A quiet, wonderful, lonely, weird evening; had a good day, much progress on many fronts, had some good news, had a good workout tonight, and a nice little dinner. But the sum of all that is ... I feel quiet and weird. Does that ever happen to you?
This is massively cool: you are listening to Los Angeles. Images interspersed with music overlaid by police radio. Captures the essence of the city of angles; it truly is the center. Not a place to visit, but a place to *live*. It's all happening there, all the time, good and bad, ...
(wish I were there right now; I'd be safe and warm, if I was in L.A.)
You know this already: Iditarod sled dog race gains GPS, cellphones, and live streaming. Excellent :)
Tracking the astounding pace of digital storage. Even faster than Moore's Law... cheap storage is more key to the digitalization of everything than cheap processing power.
Huh: Adobe unveils Flash-to-HTML5 converter. Seems like a dancing bear; hard to believe real developers are going to use this for real applications. Stay tuned...
Readability goes full HTML5. Didn't seem to take them very long ... wonder about the usability of the web app versus the native app. I'm sure we'll find out soon.
And this is interesting: HP to include webOS on all PCs. Ars Technical calls it 'a shot across Microsoft's bow', implying that webOS might supercede Windows? At least for some users, it might.

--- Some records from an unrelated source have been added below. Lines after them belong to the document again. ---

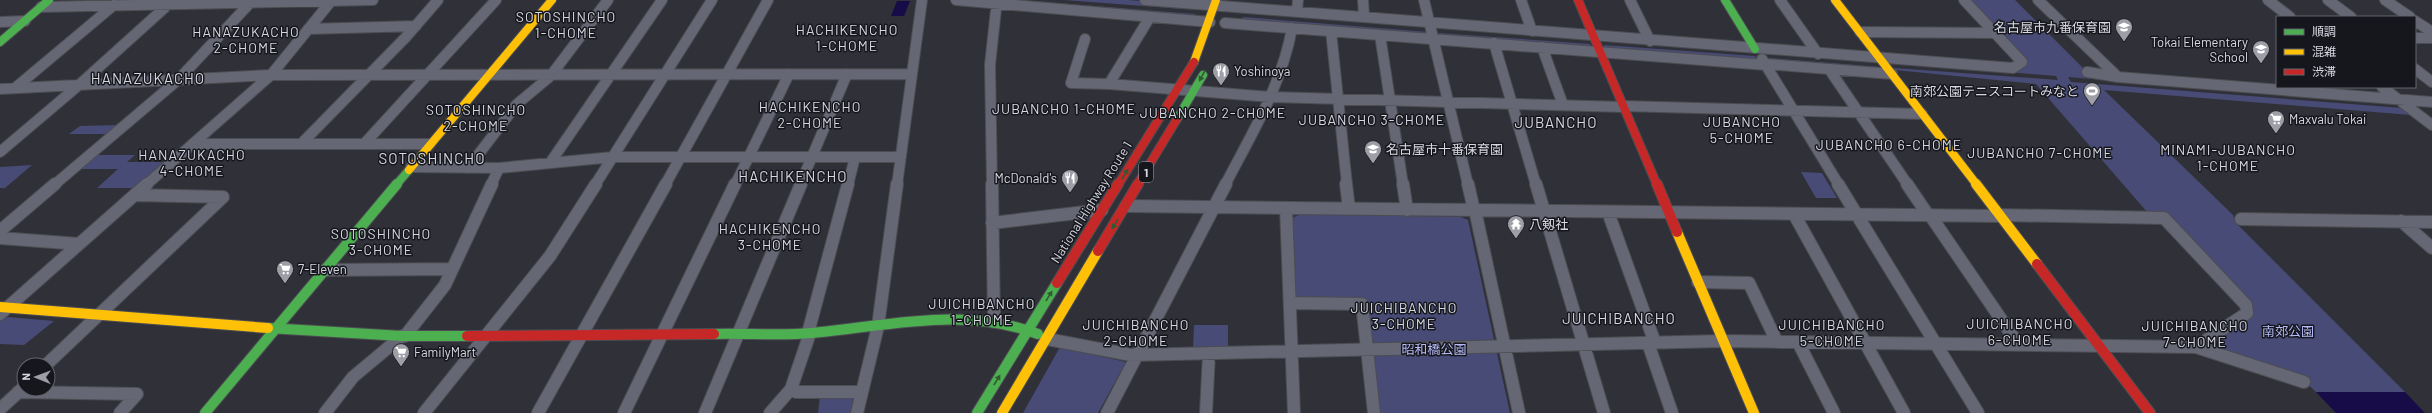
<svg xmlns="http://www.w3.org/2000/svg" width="2432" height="413" font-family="Barlow,'Noto Sans JP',sans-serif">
  <rect width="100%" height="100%" fill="#303138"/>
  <path fill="#484b75" d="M1001 0H1019L1195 14 1193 18Z
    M1064 0H1128L1199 5 1197 10Z
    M1968 0H2015L2084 69 2396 104 2068 77 2071 82 2402 108 2411 115 2104 90 2233 215 2236 223 2405 392H2316L2300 377 2224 351 2217 340 2252 315 2254 312 2250 305 2166 216 2148 213 2036 84 1895 70 1894 68 2058 80 2056 76 1891 63 1896 61 2018 71 2027 64Z
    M1243 17 1428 32 1429 35 1241 22Z
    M1438 33 1590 44 1591 47 1439 35Z
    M1604 45 1755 56 1757 59 1604 47Z
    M1768 58 1881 67 1883 69 1770 60Z
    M119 125 109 134H69L80 126Z
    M93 155H135L127 162H167L137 188H97L118 169H77Z
    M32 165 5 188H0V167Z
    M1801 172 1822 173 1837 198H1816Z
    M1301 214 1461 217 1468 220 1510 413H1379L1367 301 1296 297 1292 218Z
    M8 317 54 321 24 345 0 344V320Z
    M1194 325H1228V347L1225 349 1193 350Z
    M1060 347 1126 362 1098 413H1023Z
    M820 395H855L850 413H818Z"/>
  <path fill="#170c47" d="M897 1H910L904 16H891Z
    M2316 392H2405L2425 413H2336Z"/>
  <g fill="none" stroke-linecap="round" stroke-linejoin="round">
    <g stroke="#4c4d52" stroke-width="12">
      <path id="street-far1" d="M956 0 1210 22
        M1145 0 2013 68 2022 62 1964 0
        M1363 0 1364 16
        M1424 0 1468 185
        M1521 0 1532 31
        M1630 0 1650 41
        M1780 0 1818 54
        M2038 0 2118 77
        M2268 0 2290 17
        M2328 0 2351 17
        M2385 0 2410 17
        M41 7 373 0
        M1297 11 1298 0
        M2415 21 2432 32
        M0 22 25 21
        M1225 23 1766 65
        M308 29 416 26
        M1331 31 1347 185
        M1860 32 1995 33
        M1380 35 1403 185
        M2415 38H2432
        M1085 39 1071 83 1109 84 1150 17
        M1494 43 1536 185
        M1542 47 1563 105
        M1762 59 1839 185
        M1766 64 1892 74
        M1829 69 1908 185
        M2415 69 2432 82
        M2087 72 2118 77 2432 102
        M552 74 608 0
        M1109 84 1271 97 1624 107
        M2382 87 2432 125
        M15 88 114 5
        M0 89 271 75 912 74
        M1623 106 1922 114
        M193 144H430
        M301 144 406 37 438 0
        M364 144 496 0
        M0 152 79 85 171 2
        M550 163 662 0
        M411 167 499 168 613 157H901
        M468 168 517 104 553 74
        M54 185 178 80 251 2
        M146 185 271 75 332 0
        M491 185 499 168
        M595 185 712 0
        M665 185 768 0
        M735 185 789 74
        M800 185 847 74
        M848 185 855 157
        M897 185 922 0
        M992 185 990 65 997 0
        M1225 185C1251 135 1282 85 1292 28"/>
    </g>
    <g stroke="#4c4d52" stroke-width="14">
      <path id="street" d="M992 184 994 322
        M1346 184 1349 209
        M1403 184 1407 210
        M1468 184 1474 210
        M1536 184 1604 413
        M1838 184 1978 413
        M1907 184 1928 215
        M1126 206 2000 216
        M1286 208 1294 413
        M1475 210 1519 413
        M1608 212 1655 343
        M1794 214 1904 413
        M1930 215 2018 344
        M2241 219 2432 222
        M2401 221 2432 248
        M992 223 1102 210
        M0 231 55 184
        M0 238 79 244
        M325 270 452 269
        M1698 282 1749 283 1777 342
        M1290 303 1362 304 1374 413
        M0 314 147 184
        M808 333 848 184
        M405 336 445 285 492 184
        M1047 339 1131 355 1723 341 2196 347 2247 313 2246 305 2164 218 1999 215
        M1798 342 1834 413
        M1648 343 1672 413
        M2196 347 2304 382
        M46 365 223 197 135 195
        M791 389 796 392H862
        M18 392 137 394
        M0 409 23 388
        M120 413 137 394
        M325 413 353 377 402 336
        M424 413 550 256 596 184
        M538 413 666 184
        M624 413 735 184
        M705 413 801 184
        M770 413 791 389 810 333
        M857 413 878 326 897 184
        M1107 413 1226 184
        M1206 413 1209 353"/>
    </g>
    <g stroke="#4c4d52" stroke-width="10">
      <path id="fast-far1" d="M1725 0 1755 49
        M0 42 49 0
        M1177 119 1203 75
        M396 185 409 170"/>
    </g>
    <g stroke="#4c4d52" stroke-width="12">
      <path id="fast" d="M268 328 402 336H467
        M714 334C747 333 779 336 812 333 888 326 964 306 1038 334
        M205 413 397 184
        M977 413 1057 283"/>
    </g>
    <g stroke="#4c4d52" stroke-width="10">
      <path id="slow-far1" d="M1835 0 1977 185
        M1194 62 1216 0
        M409 170 552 0"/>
    </g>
    <g stroke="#4c4d52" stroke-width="12">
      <path id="slow" d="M1976 184 2037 264
        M1677 232 1754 413
        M0 307 268 328
        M1002 413 1098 251"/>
    </g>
    <g stroke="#4c4d52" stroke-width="10">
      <path id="jam-far1" d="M1578 0 1657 185
        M1118 185 1194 62
        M1137 185 1177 119"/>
    </g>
    <g stroke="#4c4d52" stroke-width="12">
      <path id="jam" d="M1657 184 1677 232
        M1098 251 1138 184
        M2037 264 2150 413
        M1057 283 1118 184
        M467 336 714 334"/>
    </g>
    <use href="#street-far1" stroke="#666774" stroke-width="10"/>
    <use href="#street" stroke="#666774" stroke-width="12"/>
    <use href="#fast-far1" stroke="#4caf50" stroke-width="8"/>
    <use href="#fast" stroke="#4caf50" stroke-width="10"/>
    <use href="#slow-far1" stroke="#ffc107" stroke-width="8"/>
    <use href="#slow" stroke="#ffc107" stroke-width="10"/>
    <use href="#jam-far1" stroke="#c62828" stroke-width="8"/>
    <use href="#jam" stroke="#c62828" stroke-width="10"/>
  </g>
  <defs><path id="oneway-solid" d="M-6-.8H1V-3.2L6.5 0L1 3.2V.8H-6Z"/></defs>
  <g fill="#2e5b34">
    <use href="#oneway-solid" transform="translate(1202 76) rotate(119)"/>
    <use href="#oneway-solid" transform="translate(1125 174) rotate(-58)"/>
    <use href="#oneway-solid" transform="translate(1115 224) rotate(121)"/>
    <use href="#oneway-solid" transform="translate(1049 296) rotate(-58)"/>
    <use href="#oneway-solid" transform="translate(997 380) rotate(-58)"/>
  </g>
  <defs>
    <g id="school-pin" transform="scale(0.9)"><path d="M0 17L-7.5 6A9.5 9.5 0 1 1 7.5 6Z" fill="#9d9ea6" stroke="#16171d"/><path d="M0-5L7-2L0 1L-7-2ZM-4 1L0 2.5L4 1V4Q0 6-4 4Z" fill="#fff"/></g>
    <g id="restaurant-pin" transform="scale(0.9)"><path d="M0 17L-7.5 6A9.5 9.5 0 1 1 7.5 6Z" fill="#9d9ea6" stroke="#16171d"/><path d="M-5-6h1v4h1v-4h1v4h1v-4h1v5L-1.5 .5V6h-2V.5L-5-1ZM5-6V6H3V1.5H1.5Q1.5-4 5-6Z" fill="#fff"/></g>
    <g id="stadium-pin" transform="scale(0.9)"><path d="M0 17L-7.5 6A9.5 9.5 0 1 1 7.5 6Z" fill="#9d9ea6" stroke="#16171d"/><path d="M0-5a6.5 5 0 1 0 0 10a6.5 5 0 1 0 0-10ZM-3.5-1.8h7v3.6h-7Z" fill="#fff"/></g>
    <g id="supermarket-pin" transform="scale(0.9)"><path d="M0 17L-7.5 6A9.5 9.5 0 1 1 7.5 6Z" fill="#9d9ea6" stroke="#16171d"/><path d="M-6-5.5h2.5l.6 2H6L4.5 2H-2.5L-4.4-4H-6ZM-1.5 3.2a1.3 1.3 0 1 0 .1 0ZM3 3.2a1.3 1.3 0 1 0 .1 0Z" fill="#fff"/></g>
    <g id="temple-pin" transform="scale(0.9)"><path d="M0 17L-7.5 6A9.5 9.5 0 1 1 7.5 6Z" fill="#9d9ea6" stroke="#16171d"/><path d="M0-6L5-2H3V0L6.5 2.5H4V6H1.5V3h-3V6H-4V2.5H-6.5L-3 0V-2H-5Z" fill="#fff"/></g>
  </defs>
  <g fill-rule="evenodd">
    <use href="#school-pin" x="2124" y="27"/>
    <use href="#school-pin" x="2261" y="49"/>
    <use href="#restaurant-pin" x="1221" y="71"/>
    <use href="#stadium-pin" x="2092" y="91"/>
    <use href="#supermarket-pin" x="2276" y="119"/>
    <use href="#school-pin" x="1373" y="149"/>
    <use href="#restaurant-pin" x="1070" y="178"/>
    <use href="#temple-pin" x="1516" y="224"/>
    <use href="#supermarket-pin" x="285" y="269"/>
    <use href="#supermarket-pin" x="401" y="352"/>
  </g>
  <g text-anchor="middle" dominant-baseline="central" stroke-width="3" stroke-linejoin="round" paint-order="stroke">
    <rect fill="#16171d" stroke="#9d9ea7" stroke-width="1" x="1139" y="162" width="14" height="20" rx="3"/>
    <g font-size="12" font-weight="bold" fill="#d7d8e2">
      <text x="1146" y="172">1</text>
    </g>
    <g font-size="13" fill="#d7d8e2" stroke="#16171d" text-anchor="start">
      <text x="2111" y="27" text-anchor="end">名古屋市九番保育園</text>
      <text x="2248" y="42" text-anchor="end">Tokai Elementary<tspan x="2248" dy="15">School</tspan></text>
      <text x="1234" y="71">Yoshinoya</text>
      <text x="2079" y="91" text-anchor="end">南郊公園テニスコートみなと</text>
      <text x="2289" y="119">Maxvalu Tokai</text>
      <text x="1386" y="149">名古屋市十番保育園</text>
      <text x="1057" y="178" text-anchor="end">McDonald's</text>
      <text x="1529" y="224">八剱社</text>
      <text x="298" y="269">7-Eleven</text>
      <text x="414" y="352">FamilyMart</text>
    </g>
    <g font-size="13" fill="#d7d8e2" stroke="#16171d">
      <text transform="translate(1091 202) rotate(-58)">National Highway Route 1</text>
    </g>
    <g font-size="13" fill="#b6bcf8" stroke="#16171d">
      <text x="2288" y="331">南郊公園</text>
      <text x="1434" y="349">昭和橋公園</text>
    </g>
    <g font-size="14" letter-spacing="1" fill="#d7d8e2" stroke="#16171d">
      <text x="566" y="16">SOTOSHINCHO<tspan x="566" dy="16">1-CHOME</tspan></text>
      <text x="847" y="29">HACHIKENCHO<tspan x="847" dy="16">1-CHOME</tspan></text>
      <text x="246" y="31">HANAZUKACHO<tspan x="246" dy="16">2-CHOME</tspan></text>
      <text x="810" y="106">HACHIKENCHO<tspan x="810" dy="16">2-CHOME</tspan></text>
      <text x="1064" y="108">JUBANCHO 1-CHOME</text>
      <text x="476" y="109">SOTOSHINCHO<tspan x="476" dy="16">2-CHOME</tspan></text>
      <text x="1213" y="112">JUBANCHO 2-CHOME</text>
      <text x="1372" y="119">JUBANCHO 3-CHOME</text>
      <text x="1742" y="121">JUBANCHO<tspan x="1742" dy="16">5-CHOME</tspan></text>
      <text x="1889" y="144">JUBANCHO 6-CHOME</text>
      <text x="2228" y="149">MINAMI-JUBANCHO<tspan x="2228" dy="16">1-CHOME</tspan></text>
      <text x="2040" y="152">JUBANCHO 7-CHOME</text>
      <text x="192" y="154">HANAZUKACHO<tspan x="192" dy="16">4-CHOME</tspan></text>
      <text x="770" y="228">HACHIKENCHO<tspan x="770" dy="16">3-CHOME</tspan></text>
      <text x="381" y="233">SOTOSHINCHO<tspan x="381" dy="16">3-CHOME</tspan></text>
      <text x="982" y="303">JUICHIBANCHO<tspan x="982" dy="16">1-CHOME</tspan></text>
      <text x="1404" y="307">JUICHIBANCHO<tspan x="1404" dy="16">3-CHOME</tspan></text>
      <text x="2020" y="323">JUICHIBANCHO<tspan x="2020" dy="16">6-CHOME</tspan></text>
      <text x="1136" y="324">JUICHIBANCHO<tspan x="1136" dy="16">2-CHOME</tspan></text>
      <text x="1832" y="324">JUICHIBANCHO<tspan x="1832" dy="16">5-CHOME</tspan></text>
      <text x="2195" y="325">JUICHIBANCHO<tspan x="2195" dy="16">7-CHOME</tspan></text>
    </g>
    <g font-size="15" letter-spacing="1" fill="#d7d8e2" stroke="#16171d">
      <text x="148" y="78">HANAZUKACHO</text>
      <text x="1556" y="122">JUBANCHO</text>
      <text x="432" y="158">SOTOSHINCHO</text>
      <text x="793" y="176">HACHIKENCHO</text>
      <text x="1619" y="318">JUICHIBANCHO</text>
    </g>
  </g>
  <rect x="2276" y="16" width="140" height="72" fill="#16171d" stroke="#63646c"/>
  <rect x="2284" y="29" width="20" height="6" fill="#4caf50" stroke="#63646c"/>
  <text x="2312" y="36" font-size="12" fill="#d7d8e2">順調</text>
  <rect x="2284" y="49" width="20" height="6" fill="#ffc107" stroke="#63646c"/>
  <text x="2312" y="56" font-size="12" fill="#d7d8e2">混雑</text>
  <rect x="2284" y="69" width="20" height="6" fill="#c62828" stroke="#63646c"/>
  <text x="2312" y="76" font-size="12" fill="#d7d8e2">渋滞</text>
  <g transform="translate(36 377) rotate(271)"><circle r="19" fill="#16171d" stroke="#63646c"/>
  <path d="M0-3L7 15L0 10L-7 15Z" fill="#9d9ea6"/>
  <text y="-6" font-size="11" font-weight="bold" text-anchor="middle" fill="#d7d8e2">N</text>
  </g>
</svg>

We were just having a debate in our house about whether a new student going off to college really needs a laptop or could use an iPad. Given a decent keyboard, not clear.
Right on! I wish to purchase the faucet on the right, too. Faucets are one of the mysteries of the world; how could there be so many bad designs, so incompatible with each other?
Remember Google TV? Um, no, actually. Crickets.
Can you beat a computer at Rock - Paper - Scissors? I could not. Would be interesting to write a program to fool and thereby defeat this one :)
A bittersweet finale for the Space Shuttle. A magnificent technical achievement but always it was a $10 solution to a $5 problem. Putting stuff into orbit doesn't require people, and hence doesn't require the launch vehicle to return safely. Still - 39 flights, 5,570 orbits, 150 million miles, and a pretty good safety record.